• [Short task A]: Set down the part of the Tiberias article from "Tiberias (Hebrew טבריה, T'verya;" to "realm in Galilee.", word for word.
• [Short task B]: Using the Tiberias article, say whether each statement agrees with it, answering yes or no and quoting the deciding words: (i) Tiberias was built by Herod the Great. (ii) Jews at first refused to settle there because a cemetery made the site ritually unclean. (iii) Tiberias lies on the eastern shore of the Sea of Galilee.
• [Short task C]: Write what comes next in the Tiberias article, picking up after its last sentence.

• [Passage given]:
Tiberias

From Free net encyclopedia

Image:Tiberias1862.jpg

Tiberias (Hebrew טבריה, T'verya; Arabic طبرية, Ṭabariyyah) is a town on the western shore of the Sea of Galilee, Lower Galilee, Israel. It was named in honour of the emperor Tiberius.

Tiberias was built at about AD 20 by Herod Antipas, the son of Herod the Great on the site of the destroyed village of Rakkat, and it became the capital of his realm in Galilee.

Tiberias's name in the Roman Empire (and consequently the form most used in English) was its Greek form, Τιβεριάς (Tiberiás, Modern Greek Τιβεριάδα Tiveriáda), an adaptation of the taw-suffixed Semitic form that preserved its feminine grammatical gender.

During Herod's time, the Jews refused to settle there; the presence of a cemetery rendered the site ritually unclean. However, Antipas forcibly settled people there from rural Galilee in order to populate his new capital. In time, Tiberias became one of the country's four Holy Cities, a centre of Jewish learning and the arts. Also the Sanhedrin, the Jewish court, chose it as one of its meeting places. It was in fact its final meeting place before its disbandment. Following the expulsion of all Jews from Jerusalem after 135, Tiberias and its neighbor Sepphoris became the major centers of Jewish culture. The Mishnah, which grew into the Jerusalem Talmud, may have begun to have been written here.

• [Raw records]:
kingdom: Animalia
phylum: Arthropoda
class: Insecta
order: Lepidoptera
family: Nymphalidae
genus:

• [Exercise answer A]:
Tiberias (Hebrew טבריה, T'verya; Arabic طبرية, Ṭabariyyah) is a town on the western shore of the Sea of Galilee, Lower Galilee, Israel. It was named in honour of the emperor Tiberius.

Tiberias was built at about AD 20 by Herod Antipas, the son of Herod the Great on the site of the destroyed village of Rakkat, and it became the capital of his realm in Galilee.

• [Exercise answer B]:
(i) No: "Tiberias was built at about AD 20 by Herod Antipas, the son of Herod the Great"
(ii) Yes: "the Jews refused to settle there; the presence of a cemetery rendered the site ritually unclean"
(iii) No: "is a town on the western shore of the Sea of Galilee"

• [Exercise answer C]:
Under Byzantine and Arab rule, the city declined and was devastated by wars and earthquakes in the Middle Ages. Despite this decline, the community of masoretic scholars flourished at Tiberias from the beginning of the 8th to the end of the 10th centuries. These scholars created a systematic written form of the vocalization of ancient Hebrew, which is still used by all streams of Judaism. The apogee of the Tiberian masoretic scholarly community is personified in Aaron ben Moses ben Asher, who refined the vocalization system now know as Tiberian Hebrew. During the crusades it was the central city of the Principality of Galilee in the Kingdom of Jerusalem; the region was sometimes called the Principality of Tiberias, or the Tiberiad. Saladin besieged it during his invasion of the kingdom in 1187, and in October of that year defeated the crusaders at the Battle of Hattin outside the city. Around this time the original site of the city was abandoned, and settlement shifted north to the present location.

In the 16th century, Suleiman the Magnificent gave it back to the Jews, and Tiberias flourished again for a hundred years. It was devastated again, and again resettled by Hassidic Jews.

Today, Tiberias is Israel's most popular holiday resort in the northern half of the country.

A Sanhedrin was officially reestablished in October, 2004 in a meeting in Tiberias [1]. However it is not accepted as legitimate by many Jewish scholars, as some of them believe that the return of Elijah must occur first, as only Elijah unquestionably has the necessary ordination to convene a Sanhedrin.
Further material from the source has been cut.